* WORK INSTRUCTIONS: When you come to the line with "middle tip: (1476, 923)", begin repeating; continue exactly through the final line of the records and include nothing from before.

* TASK INPUTS:
───
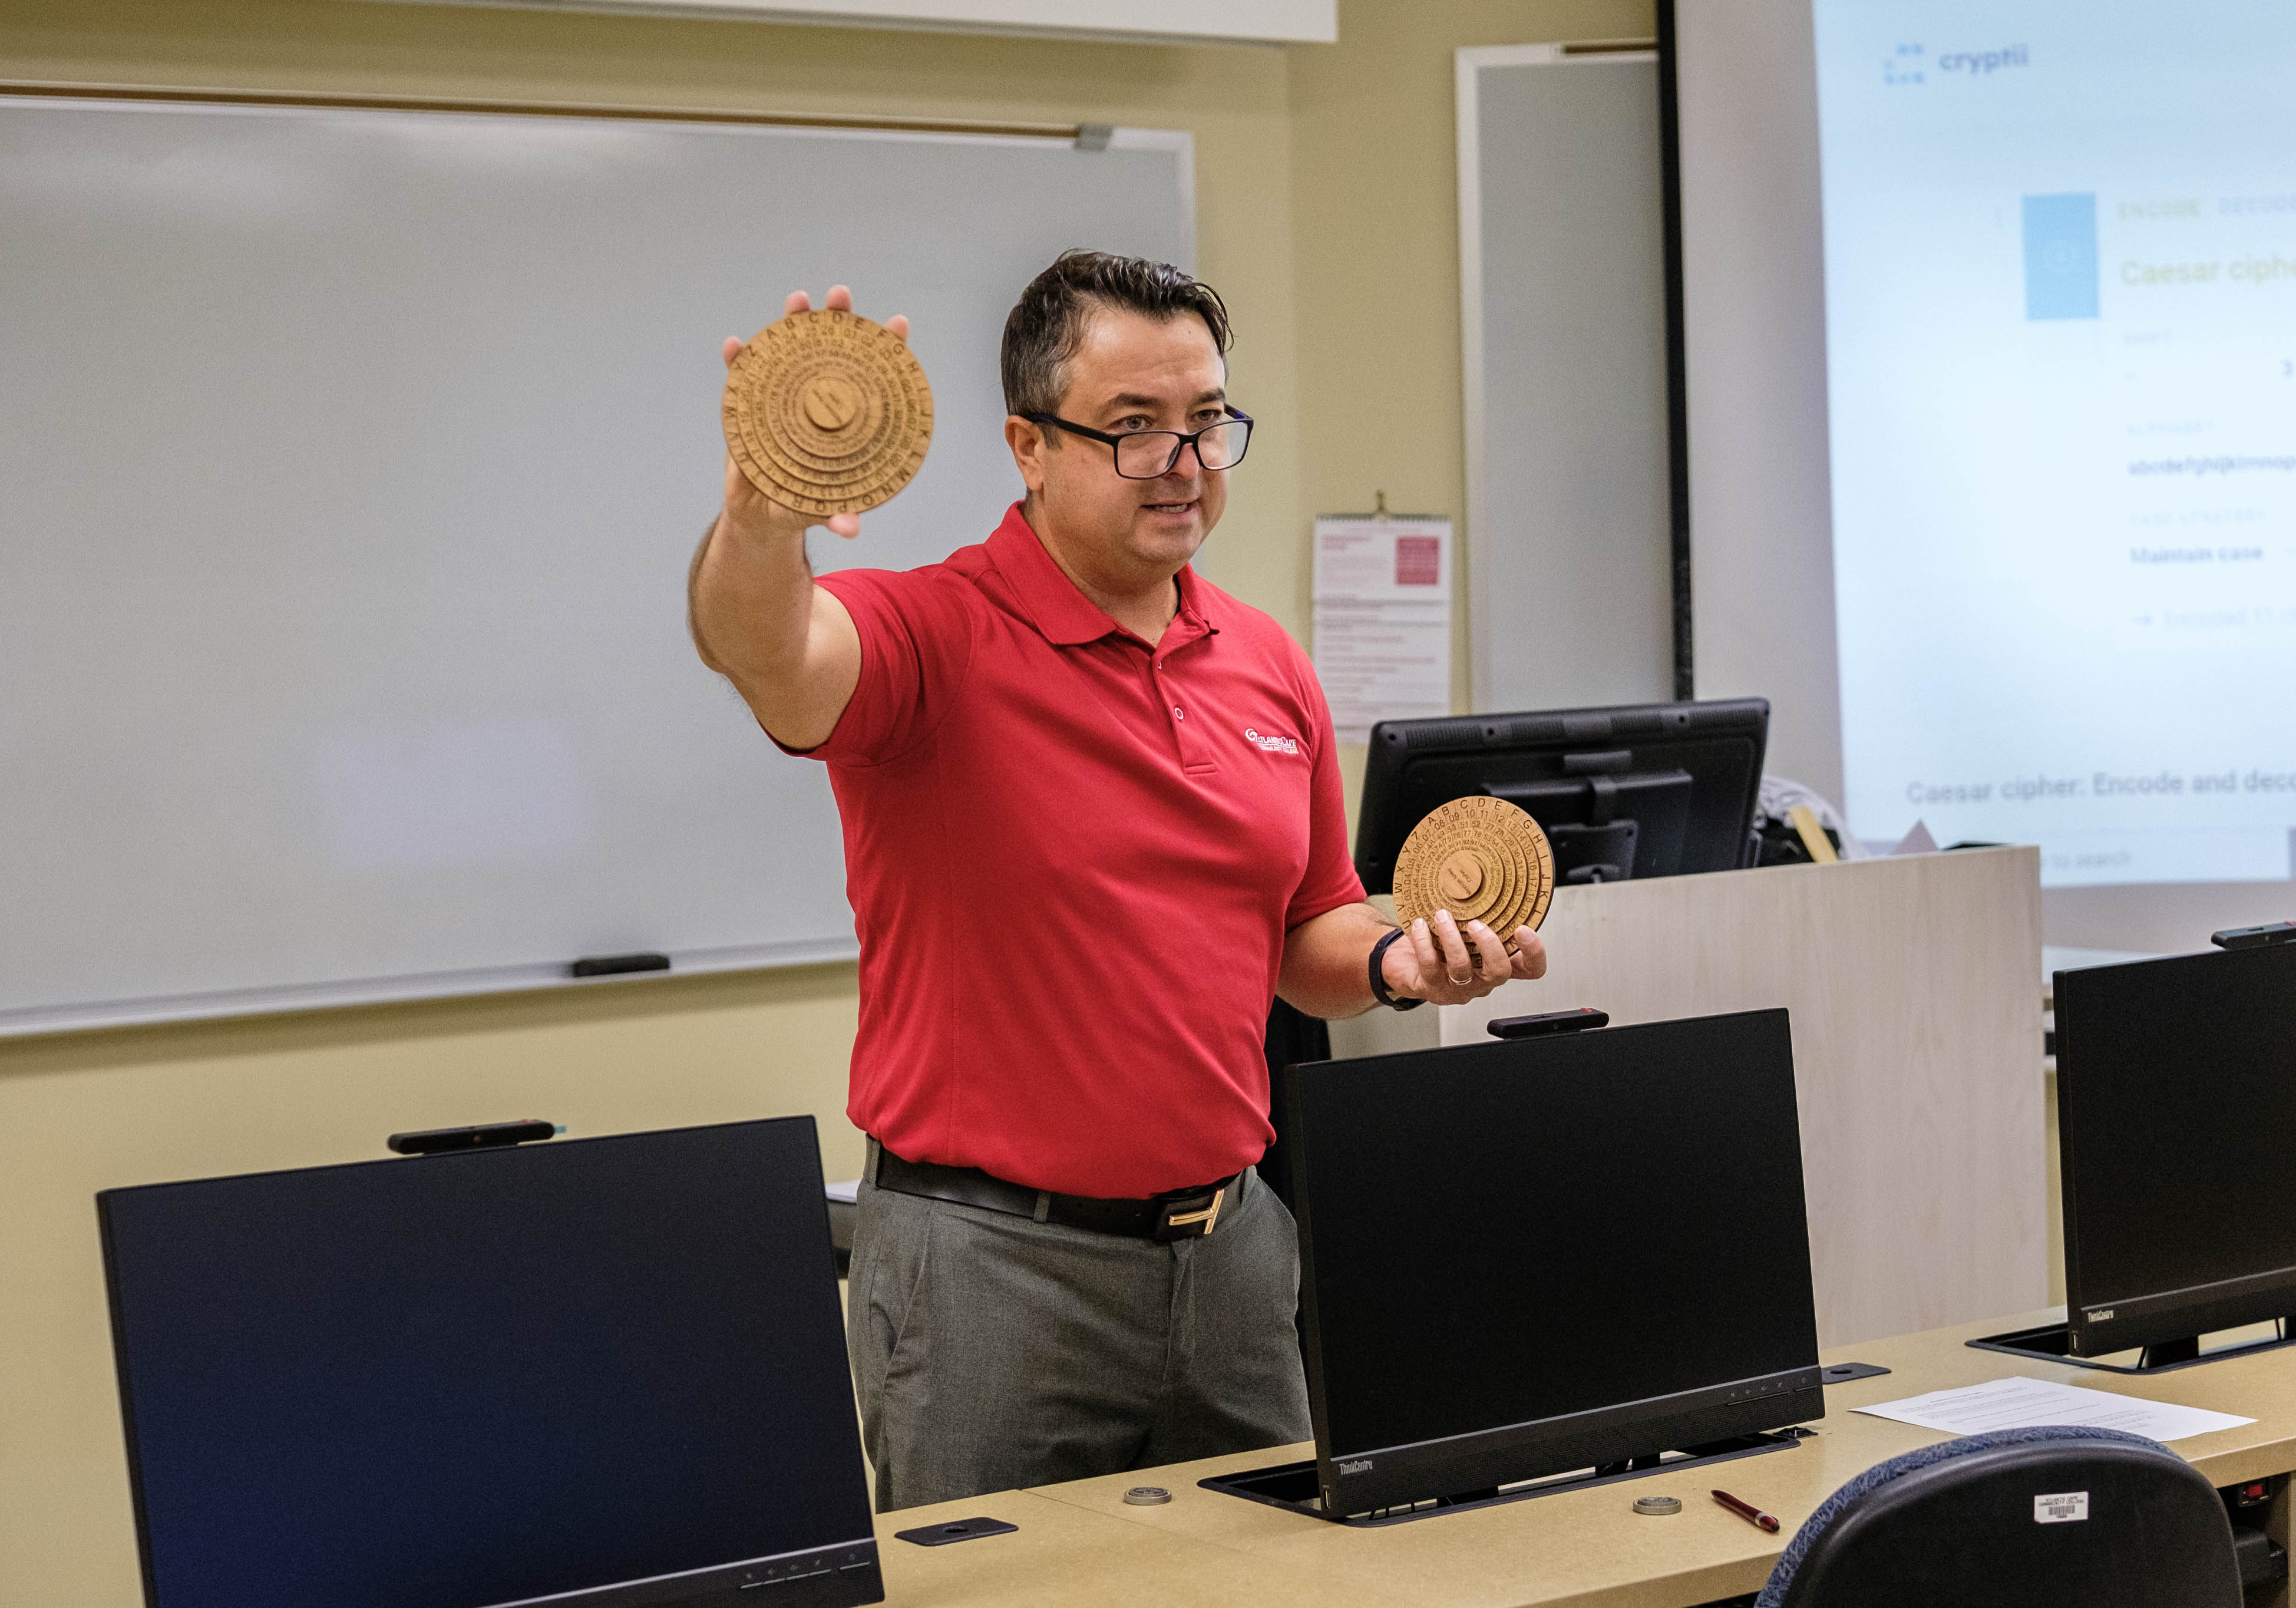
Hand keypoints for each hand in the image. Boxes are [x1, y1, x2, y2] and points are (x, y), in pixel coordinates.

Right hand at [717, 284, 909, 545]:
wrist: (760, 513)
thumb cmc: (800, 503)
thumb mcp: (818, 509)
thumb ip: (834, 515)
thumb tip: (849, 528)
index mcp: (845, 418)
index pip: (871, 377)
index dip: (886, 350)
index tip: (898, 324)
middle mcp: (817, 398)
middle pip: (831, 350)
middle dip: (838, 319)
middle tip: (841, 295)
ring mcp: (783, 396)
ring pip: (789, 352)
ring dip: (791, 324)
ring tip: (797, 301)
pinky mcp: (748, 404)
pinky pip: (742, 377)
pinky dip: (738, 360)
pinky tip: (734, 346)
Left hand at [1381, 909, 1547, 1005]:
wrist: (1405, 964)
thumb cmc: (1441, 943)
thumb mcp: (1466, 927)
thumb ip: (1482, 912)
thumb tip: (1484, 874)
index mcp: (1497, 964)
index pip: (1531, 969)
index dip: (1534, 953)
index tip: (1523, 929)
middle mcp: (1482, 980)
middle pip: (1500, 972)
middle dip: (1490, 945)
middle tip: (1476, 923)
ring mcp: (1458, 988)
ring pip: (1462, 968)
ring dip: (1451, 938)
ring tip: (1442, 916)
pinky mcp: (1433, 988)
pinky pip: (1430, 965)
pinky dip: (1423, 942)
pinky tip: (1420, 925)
───
* YOUR SOLUTION:
middle tip: (1476, 923)
ring mcp: (1458, 988)
ring pip: (1462, 968)
ring dip: (1451, 938)
ring tip: (1442, 916)
pinky mcp: (1433, 988)
pinky pip: (1430, 965)
pinky dip: (1423, 942)
pinky tip: (1420, 925)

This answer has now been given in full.